Other local climbers began noticing that the project wasn't the only one that got chipped in the area. Another local stated, "We started to see these problems that were completely manufactured- like every hold. It was happening all over. We had suspicions about who it was, but there isn't exactly a police force in the boulders to prevent this stuff from happening."

Recently on a snowy day, the ring of hammer and chisel on stone rang out, and the climbers were able to film a person in the act of altering the rock. What, exactly, they caught on film is debatable. Sometimes, when establishing rock climbs, a dangerous flake is pried loose to prevent injuries to future climbers. Sometimes that loose flake is 'scored' with a chisel so that when it breaks, it leaves a handhold, and sometimes holds are blatantly created with the use of tools.

The local climbers presented the video to DPM with the request that they remain anonymous. "We don't want this to come off as a personal attack," they said. "We've tried speaking with the person and it obviously hasn't had an effect. Our intent isn't malicious, we just want this to stop happening to our boulders."

Most climbers will likely agree that the actions portrayed in the video cross the line. We spoke with the Access Fund to hear their stance on the issue and how it could affect the future of climbing. The Access Fund stated that they, "vehemently oppose intentional alteration of the rock by gluing or chipping for the purpose of creating or enhancing holds. We believe such actions degrade the climbing resource, eliminate challenges for future generations of climbers, and threaten access."

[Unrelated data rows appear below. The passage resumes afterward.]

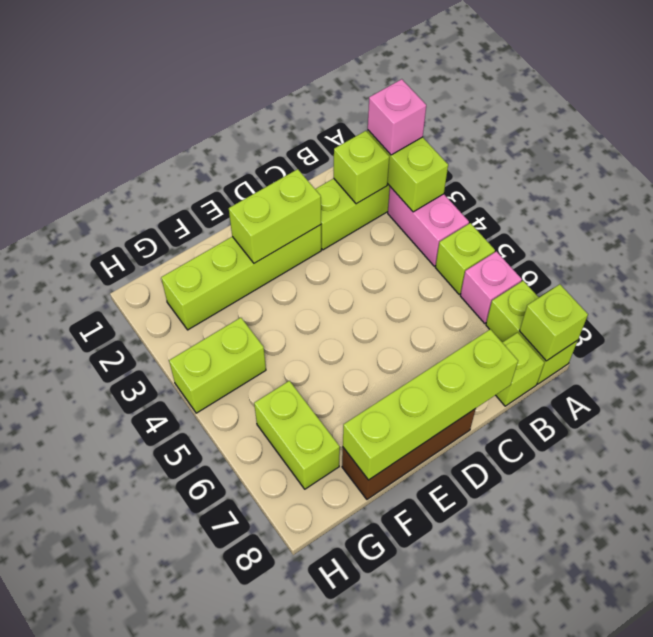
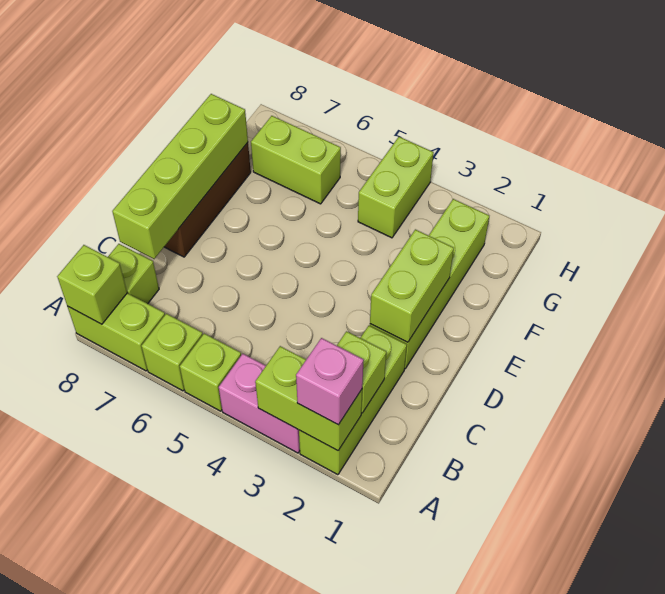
pink 1x1 brick [460,251,522,323] -> lime 1x1 brick [142,314,203,391]

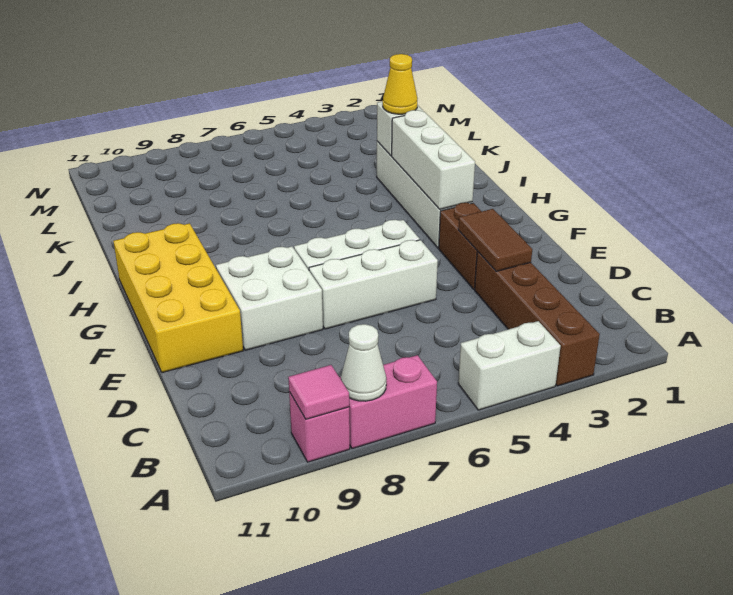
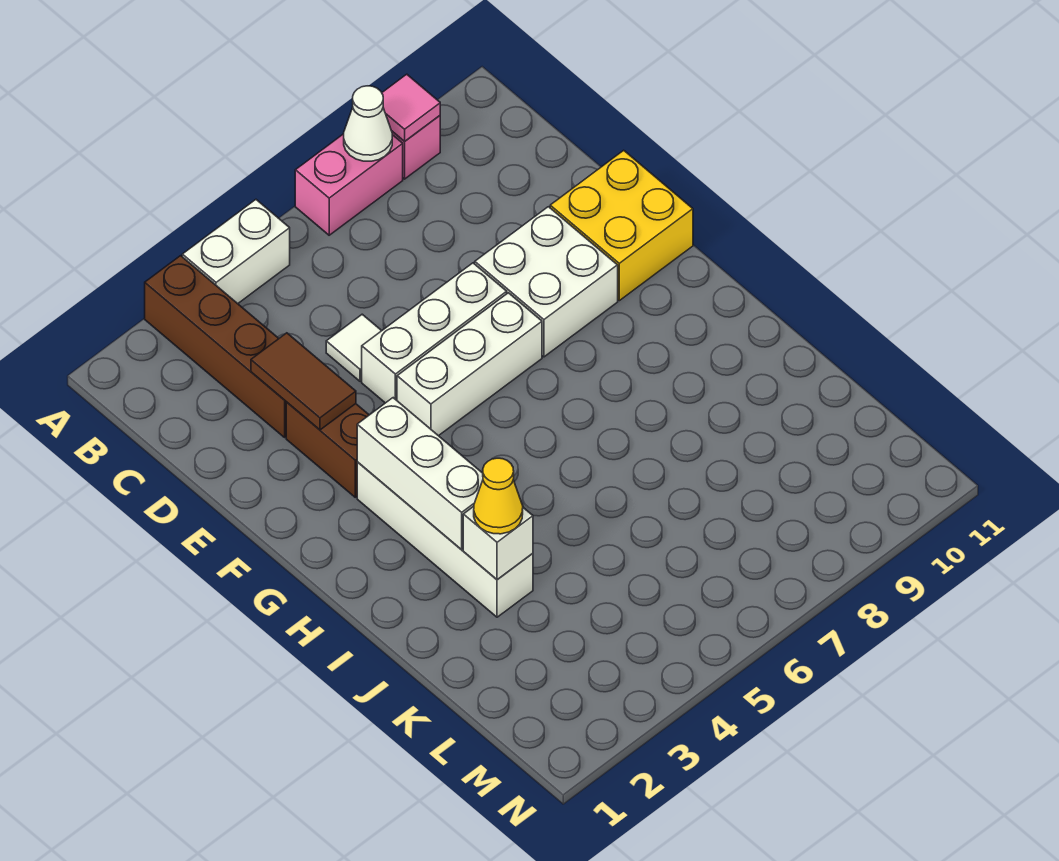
none -> white 1x1 tile [326,314,382,381]
yellow 2x4 brick [113,223,243,373] -> yellow 2x2 brick [550,150,693,301]

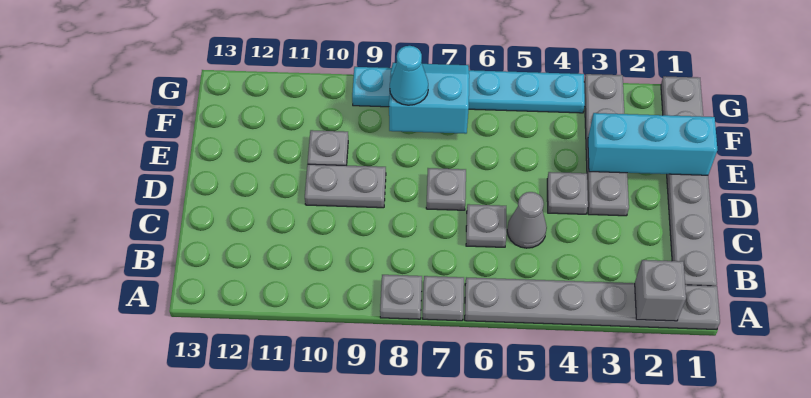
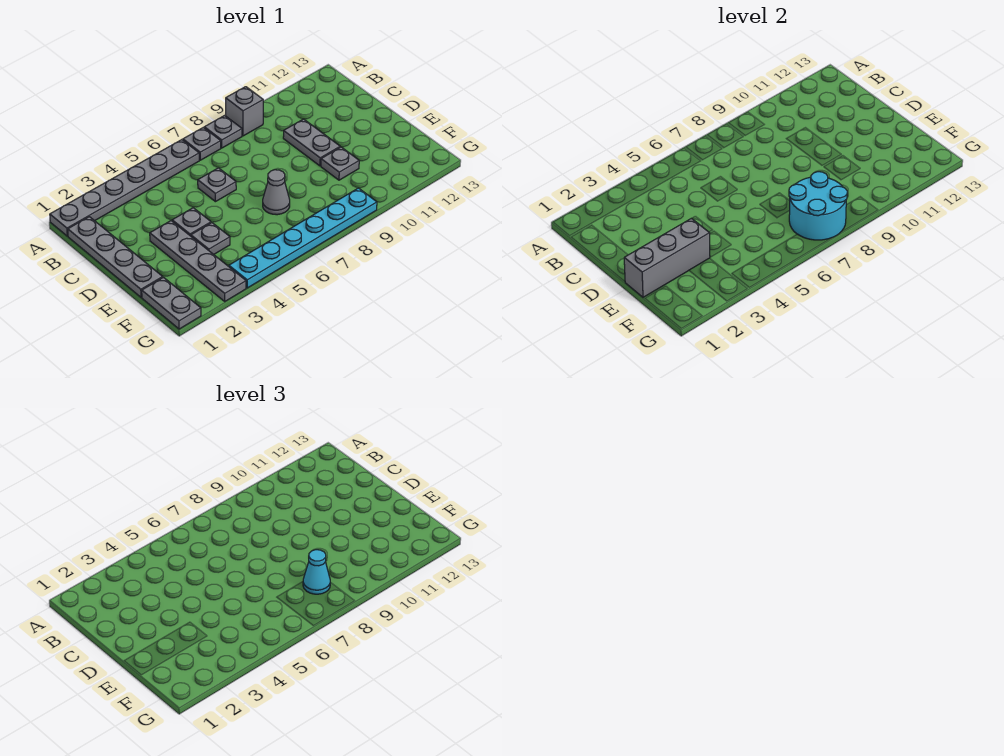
grey 1x1 brick [635,260,686,321] -> grey 1x1 brick moved to [226,87,263,136]
grey 1x1 cone [507,192,547,248] -> grey 1x1 cone moved to [263,170,290,215]
grey 1x1 plate [426,168,466,210] -> grey 1x1 plate moved to [191,223,230,254]
grey 1x2 plate [305,164,386,208] -> grey 1x2 plate turned to [283,119,340,166]
cyan 1x3 brick [588,113,717,175] -> grey 1x3 brick [624,218,710,297]
cyan 2x2 slope [389,63,469,134] -> cyan 2x2 round brick [789,172,847,240]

Our intention in posting this video is threefold. Firstly, it clearly demonstrates that the practice of chipping boulders and creating problems is still happening. We hope that this video will aid climbers in forming their own opinion on the subject and spur productive conversations, and finally, we hope that the images are disturbing and impactful enough to prevent any future damage to our precious bouldering resources.

 

The tools of the trade? Click the image for video of the rock being altered.

 

Update: Edelrid has requested that we post their official statement regarding one of their former sponsored athletes. From their Facebook Page

"We would like to state unequivocally that EDELRID does not support the practice of chipping. It is our belief that the challenge, and the pleasure of climbing, lies in rock formations, as they occur naturally.



With this in mind we can state that we find the recent behaviour of Ivan Greene to be completely unacceptable, and we would like to take this opportunity to clarify that he is no longer an EDELRID sponsored athlete, and in actuality has not been supported by the brand for over 12 months. 



We will be removing all references to Ivan Greene from the EDELRID website with immediate effect."